Regarding the DeserializeAs implementation as presented I do have some comments. Teh unsafe seems unnecessary. Generally there should be some more error checking like ensuring the lenght of v is a multiple of T and not using a panicking cast_slice_mut. It seems the implementation is not requiring bytes but would work with visit_seq as well, since T is not borrowing from v.
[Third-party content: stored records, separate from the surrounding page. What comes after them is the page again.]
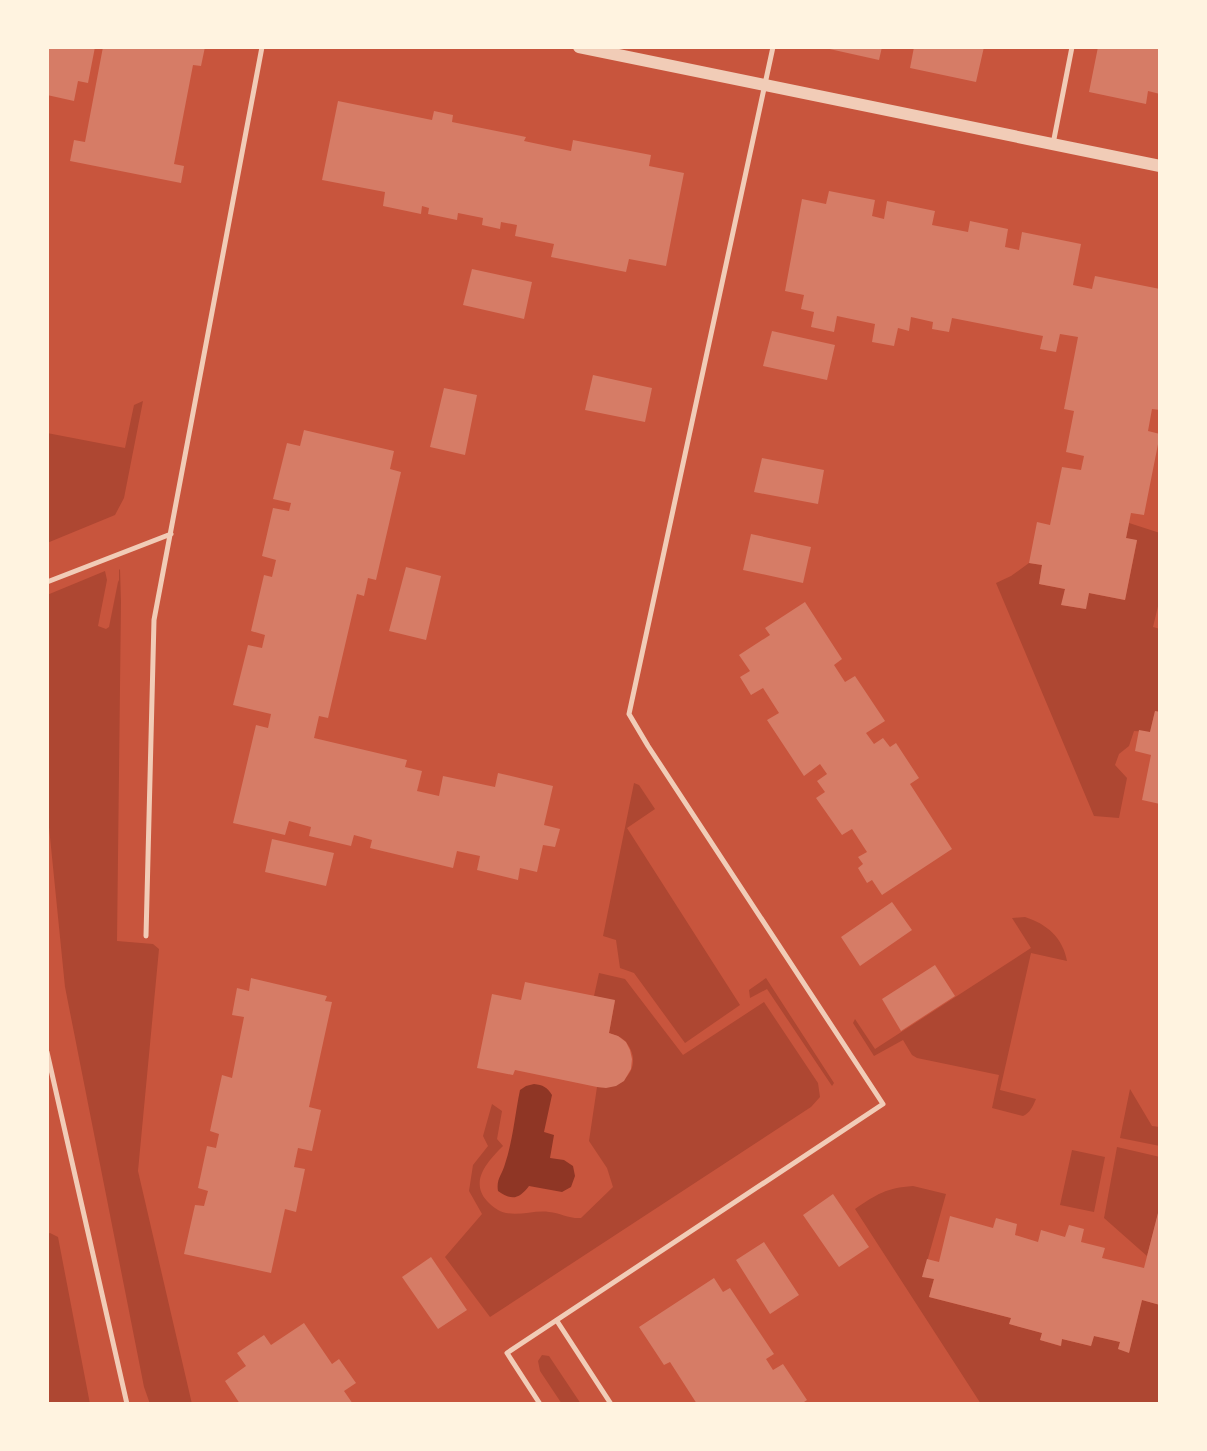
<svg xmlns="http://www.w3.org/2000/svg" width="1207" height="1451" font-family="Literata,serif">
<style>
.green{fill:#ae4732}
.water{fill:#8f3625}
.building{fill:#d67c66}
.lines{fill:none;stroke-linecap:round;stroke-linejoin:round}
.service{stroke:#f1ccb7;stroke-width:5}
.tertiary{stroke:#f1ccb7;stroke-width:12}
</style>
<rect width="100%" height="100%" fill="#c8553d"/>
<path class="green" d="M143 401 124 498 115 515 47 543V433L125 448 134 405Z
M1129 523 1160 533V598L1153 627 1160 629V712L1155 711 1150 732 1134 731 1129 746 1119 754 1115 765 1127 778 1119 818 1094 816 996 583 1011 576 1029 563 1042 565 1039 584 1065 589 1062 605 1085 609 1089 593 1125 600 1137 541 1126 538Z
M120 569 121 602 117 941 153 944 159 949 138 1171 192 1404H150L144 1387 65 987 47 807V595L105 571 107 580 98 626 106 629 109 627 118 582 119 580V570Z
M634 783 639 785 655 809 627 828 740 1005 685 1043 634 973 620 968 616 940 603 936Z
M1025 917C1047 924 1063 938 1067 961L1031 953 1000 1090 1036 1099C1033 1106 1030 1113 1023 1116L992 1108 999 1075 917 1058 912 1055 903 1040 874 1056 853 1023 855 1019 875 1049 1031 948 1012 918Z
M599 973 625 979 683 1055 764 1002 818 1083 820 1097 811 1107 490 1317 445 1257 482 1214 469 1191 473 1165 488 1146 483 1136 492 1104 502 1111 497 1139 503 1146C488 1161 469 1181 487 1201 493 1207 498 1211 506 1213 520 1216 535 1210 549 1212 560 1213 570 1219 581 1218L613 1187 607 1168 589 1141 597 1087C627 1090 645 1062 624 1040 620 1036 614 1035 609 1033L615 1001 594 996Z
M766 978 834 1083 832 1086 767 989 750 998 749 990Z
M1130 1089 1152 1126 1160 1127V1146L1120 1138Z
M1117 1147 1160 1157V1206L1147 1256 1104 1218Z
M1072 1150 1105 1157 1094 1212 1060 1205Z
M913 1186 946 1194 923 1276 934 1279 929 1297 1011 1318 1010 1324 1042 1333 1040 1340 1060 1346 1062 1339 1091 1346 1094 1336 1120 1342 1118 1349 1129 1352 1142 1300 1160 1305V1404H981L855 1209C877 1194 886 1188 913 1186Z
M50 1233 58 1237 90 1404H47V1234Z
M542 1355 549 1356 581 1404H562L540 1371 538 1361Z"/>
<path class="water" d="M534 1084C543 1085 547 1087 552 1095L544 1132 554 1135 550 1158 564 1160 573 1166 575 1176 571 1187 562 1192 529 1186C519 1199 512 1201 498 1191 496 1179 502 1175 505 1164 513 1140 515 1114 520 1090L526 1086Z"/>
<path class="building" d="M47 47H95L88 83 78 81 74 101 47 95Z
M103 47H205L201 66 193 65 174 164 184 166 181 183 70 161 74 140 85 142Z
M826 47H882L879 60 825 48Z
M914 47H984L976 82 910 68Z
M1098 47H1160V94L1148 91 1146 104 1089 92Z
M338 101 432 120 434 111 453 115 452 122 526 137 524 141 571 151 573 140 651 155 649 166 684 173 666 266 629 259 626 272 551 257 554 244 515 236 517 225 501 222 500 229 482 225 483 218 458 213 457 220 428 214 429 208 422 206 421 214 383 206 385 192 322 180Z
M829 191 875 200 872 216 884 219 887 201 935 211 932 225 968 232 970 221 1008 229 1005 247 1019 250 1022 232 1081 244 1073 285 1092 289 1095 276 1160 289V410L1152 409 1148 431 1160 434 1144 515 1131 513 1126 538 1137 540 1125 600 1089 593 1086 609 1061 605 1065 589 1039 584 1042 565 1029 563 1037 522 1050 525 1062 467 1081 470 1084 456 1066 452 1074 411 1064 409 1078 337 1060 334 1056 352 1040 349 1043 336 952 318 949 332 932 329 933 322 911 317 909 331 898 328 894 346 872 342 875 324 837 316 834 332 811 327 814 312 801 309 804 295 785 291 802 199 826 204Z
M472 269 532 282 524 319 463 305Z
M772 331 835 345 827 380 763 366Z
M593 375 652 388 645 422 585 410Z
M444 388 477 395 465 455 430 447Z
M304 430 394 451 390 469 401 472 376 580 368 578 364 596 357 594 328 718 319 716 314 738 407 760 405 767 422 771 417 791 439 796 443 776 495 787 498 773 553 786 544 825 560 829 555 847 543 845 537 872 520 868 518 880 477 870 480 856 457 851 453 868 370 848 372 840 354 835 351 846 309 836 311 827 289 821 285 835 233 823 256 725 268 728 271 714 233 705 248 645 262 648 265 635 251 631 264 575 272 577 276 560 262 556 273 508 289 511 291 503 273 499 287 443 300 446Z
M762 458 824 470 818 504 754 492Z
M751 534 811 547 803 583 743 570Z
M406 567 441 576 426 640 389 631Z
M805 602 842 659 834 665 845 682 855 676 885 721 866 733 874 744 883 738 890 747 896 743 919 778 910 784 952 849 882 895 872 880 867 883 858 868 863 864 858 857 867 852 852 829 842 835 816 798 825 792 817 781 827 774 820 764 804 776 767 720 779 713 763 688 751 695 740 677 750 671 739 655 770 635 765 628Z
M1155 711 1160 712V804L1142 800 1151 755 1135 751 1139 730 1150 732Z
M272 839 334 853 326 886 265 872Z
M892 902 912 930 860 966 841 937Z
M935 965 955 996 901 1031 882 999Z
M251 978 327 996 325 1001 332 1002 309 1107 321 1110 312 1151 298 1148 294 1167 305 1169 296 1212 285 1209 271 1273 184 1254 195 1205 204 1206 208 1191 198 1188 207 1146 216 1148 219 1134 210 1131 222 1075 232 1078 244 1017 232 1015 237 988 249 991Z
M525 982 615 1000 609 1033 618 1036 626 1042 630 1050 632 1059 631 1069 624 1081 616 1086 606 1088 597 1087 515 1070 513 1075 477 1068 492 994 521 1000Z
M833 1194 869 1247 839 1267 803 1215Z
M1159 1209 1160 1305 1142 1300 1129 1353 1118 1349 1120 1342 1094 1336 1091 1346 1062 1339 1061 1346 1040 1340 1042 1333 1009 1324 1011 1318 929 1297 934 1279 922 1277 927 1259 939 1262 950 1216 993 1228 996 1218 1017 1224 1015 1235 1038 1242 1041 1230 1065 1237 1069 1225 1084 1229 1081 1242 1105 1248 1102 1258 1144 1268Z
M764 1242 799 1295 770 1314 736 1260Z
M431 1257 467 1310 438 1329 402 1277Z
M714 1278 723 1292 730 1288 774 1354 766 1359 773 1370 783 1364 807 1400 801 1404H697L670 1362 664 1365 639 1327Z
M304 1323 332 1364 339 1359 356 1383 344 1391 353 1404H240L225 1381 246 1366 237 1353 264 1335 271 1345Z"/>
<g class="lines">
<path class="service" d="M1053 144 1072 47
M47 582 171 534
M146 936 154 620 262 47
M47 1052 127 1404
M557 1321 611 1404
M540 1404 507 1353 883 1104 648 746 629 714 773 47"/>
<path class="tertiary" d="M579 47 1160 166"/>
</g>
<rect width="1207" height="1451" fill="none" stroke="#fff3e0" stroke-width="98"/>
</svg>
Regarding the DeserializeAs implementation as presented I do have some comments. Teh unsafe seems unnecessary. Generally there should be some more error checking like ensuring the lenght of v is a multiple of T and not using a panicking cast_slice_mut. It seems the implementation is not requiring bytes but would work with visit_seq as well, since T is not borrowing from v.
Yes, some error handling would be more nice than just use cast_slice_mut that might panic. But the unsafe seems necessary to me, or otherwise we may have to provide T's default value. I will try to get rid of it though.
I will also try to make it work with visit_seq.